== Segment start ==
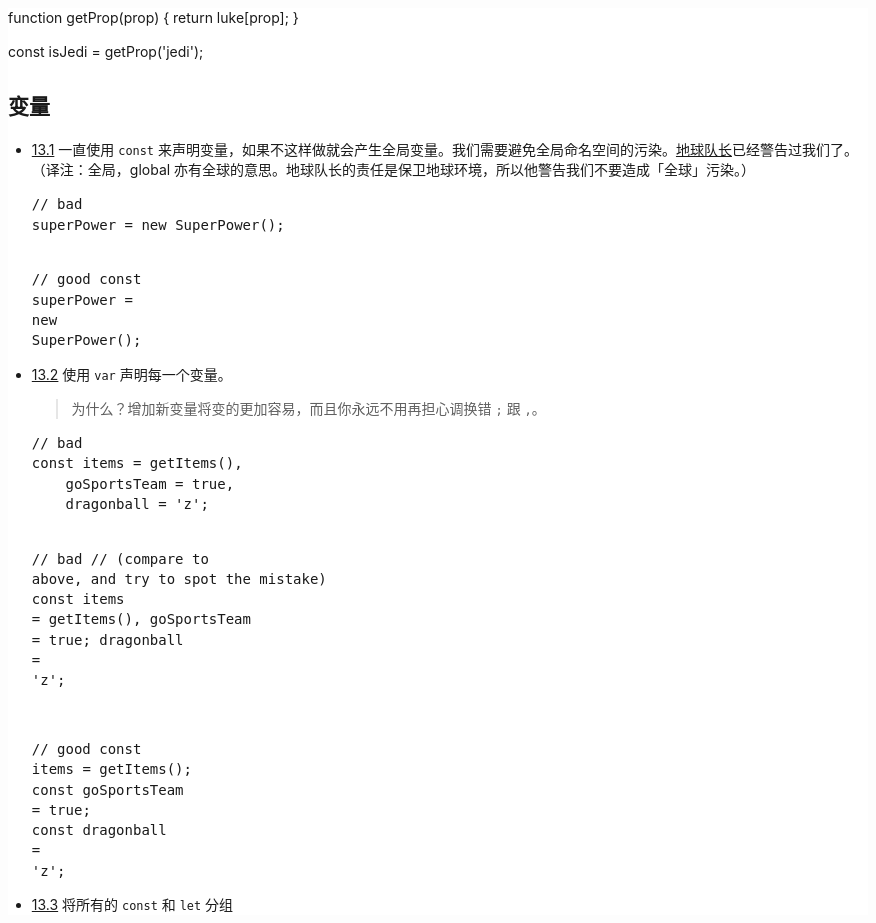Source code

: <span class="pl-k">function</span> <span class="pl-en">getProp</span>(<span class="pl-smi">prop</span>) {
  <span class="pl-k">return</span> luke[prop];
}

<span class="pl-k">const</span> <span class="pl-c1">isJedi</span> <span class="pl-k">=</span> getProp(<span class="pl-s"><span class="pl-pds">'</span>jedi<span class="pl-pds">'</span></span>);</pre></div></li>
</ul>


<p><a name="user-content-variables"></a></p>

<h2><a id="user-content-变量" class="anchor" href="#变量" aria-hidden="true"><span class="octicon octicon-link"></span></a>变量</h2>

<ul>
<li><p><a href="#13.1">13.1</a> <a name="user-content-13.1"></a> 一直使用 <code>const</code> 来声明变量，如果不这样做就会产生全局变量。我们需要避免全局命名空间的污染。<a href="http://www.wikiwand.com/en/Captain_Planet">地球队长</a>已经警告过我们了。（译注：全局，global 亦有全球的意思。地球队长的责任是保卫地球环境，所以他警告我们不要造成「全球」污染。）</p>

<div class="highlight highlight-source-js"><pre><span class="pl-c">// bad</span>
superPower <span class="pl-k">=</span> <span class="pl-k">new</span> <span class="pl-en">SuperPower</span>();

<span class="pl-c">// good</span>
<span class="pl-k">const</span> <span class="pl-c1">superPower</span> <span class="pl-k">=</span> <span class="pl-k">new</span> <span class="pl-en">SuperPower</span>();</pre></div></li>
<li><p><a href="#13.2">13.2</a> <a name="user-content-13.2"></a> 使用 <code>var</code> 声明每一个变量。</p>

<blockquote>
<p>为什么？增加新变量将变的更加容易，而且你永远不用再担心调换错 <code>;</code> 跟 <code>,</code>。</p>
</blockquote>

<div class="highlight highlight-source-js"><pre><span class="pl-c">// bad</span>
<span class="pl-k">const</span> <span class="pl-c1">items</span> <span class="pl-k">=</span> getItems(),
    goSportsTeam <span class="pl-k">=</span> <span class="pl-c1">true</span>,
    dragonball <span class="pl-k">=</span> <span class="pl-s"><span class="pl-pds">'</span>z<span class="pl-pds">'</span></span>;

<span class="pl-c">// bad</span>
<span class="pl-c">// (compare to above, and try to spot the mistake)</span>
<span class="pl-k">const</span> <span class="pl-c1">items</span> <span class="pl-k">=</span> getItems(),
    goSportsTeam <span class="pl-k">=</span> <span class="pl-c1">true</span>;
    dragonball <span class="pl-k">=</span> <span class="pl-s"><span class="pl-pds">'</span>z<span class="pl-pds">'</span></span>;

<span class="pl-c">// good</span>
<span class="pl-k">const</span> <span class="pl-c1">items</span> <span class="pl-k">=</span> getItems();
<span class="pl-k">const</span> <span class="pl-c1">goSportsTeam</span> <span class="pl-k">=</span> <span class="pl-c1">true</span>;
<span class="pl-k">const</span> <span class="pl-c1">dragonball</span> <span class="pl-k">=</span> <span class="pl-s"><span class="pl-pds">'</span>z<span class="pl-pds">'</span></span>;</pre></div></li>
<li><p><a href="#13.3">13.3</a> <a name="user-content-13.3"></a> 将所有的 <code>const</code> 和 <code>let</code> 分组</p>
== Segment end ==
§ To-do item: Print the material precisely as given, dropping any images it holds.

§ Result of the exercise:
Source code

: <span class="pl-k">function</span> <span class="pl-en">getProp</span>(<span class="pl-smi">prop</span>) {
  <span class="pl-k">return</span> luke[prop];
}

<span class="pl-k">const</span> <span class="pl-c1">isJedi</span> <span class="pl-k">=</span> getProp(<span class="pl-s"><span class="pl-pds">'</span>jedi<span class="pl-pds">'</span></span>);</pre></div></li>
</ul>


<p><a name="user-content-variables"></a></p>

<h2><a id="user-content-变量" class="anchor" href="#变量" aria-hidden="true"><span class="octicon octicon-link"></span></a>变量</h2>

<ul>
<li><p><a href="#13.1">13.1</a> <a name="user-content-13.1"></a> 一直使用 <code>const</code> 来声明变量，如果不这样做就会产生全局变量。我们需要避免全局命名空间的污染。<a href="http://www.wikiwand.com/en/Captain_Planet">地球队长</a>已经警告过我们了。（译注：全局，global 亦有全球的意思。地球队长的责任是保卫地球环境，所以他警告我们不要造成「全球」污染。）</p>

<div class="highlight highlight-source-js"><pre><span class="pl-c">// bad</span>
superPower <span class="pl-k">=</span> <span class="pl-k">new</span> <span class="pl-en">SuperPower</span>();

<span class="pl-c">// good</span>
<span class="pl-k">const</span> <span class="pl-c1">superPower</span> <span class="pl-k">=</span> <span class="pl-k">new</span> <span class="pl-en">SuperPower</span>();</pre></div></li>
<li><p><a href="#13.2">13.2</a> <a name="user-content-13.2"></a> 使用 <code>var</code> 声明每一个变量。</p>

<blockquote>
<p>为什么？增加新变量将变的更加容易，而且你永远不用再担心调换错 <code>;</code> 跟 <code>,</code>。</p>
</blockquote>

<div class="highlight highlight-source-js"><pre><span class="pl-c">// bad</span>
<span class="pl-k">const</span> <span class="pl-c1">items</span> <span class="pl-k">=</span> getItems(),
    goSportsTeam <span class="pl-k">=</span> <span class="pl-c1">true</span>,
    dragonball <span class="pl-k">=</span> <span class="pl-s"><span class="pl-pds">'</span>z<span class="pl-pds">'</span></span>;

<span class="pl-c">// bad</span>
<span class="pl-c">// (compare to above, and try to spot the mistake)</span>
<span class="pl-k">const</span> <span class="pl-c1">items</span> <span class="pl-k">=</span> getItems(),
    goSportsTeam <span class="pl-k">=</span> <span class="pl-c1">true</span>;
    dragonball <span class="pl-k">=</span> <span class="pl-s"><span class="pl-pds">'</span>z<span class="pl-pds">'</span></span>;

<span class="pl-c">// good</span>
<span class="pl-k">const</span> <span class="pl-c1">items</span> <span class="pl-k">=</span> getItems();
<span class="pl-k">const</span> <span class="pl-c1">goSportsTeam</span> <span class="pl-k">=</span> <span class="pl-c1">true</span>;
<span class="pl-k">const</span> <span class="pl-c1">dragonball</span> <span class="pl-k">=</span> <span class="pl-s"><span class="pl-pds">'</span>z<span class="pl-pds">'</span></span>;</pre></div></li>
<li><p><a href="#13.3">13.3</a> <a name="user-content-13.3"></a> 将所有的 <code>const</code> 和 <code>let</code> 分组</p>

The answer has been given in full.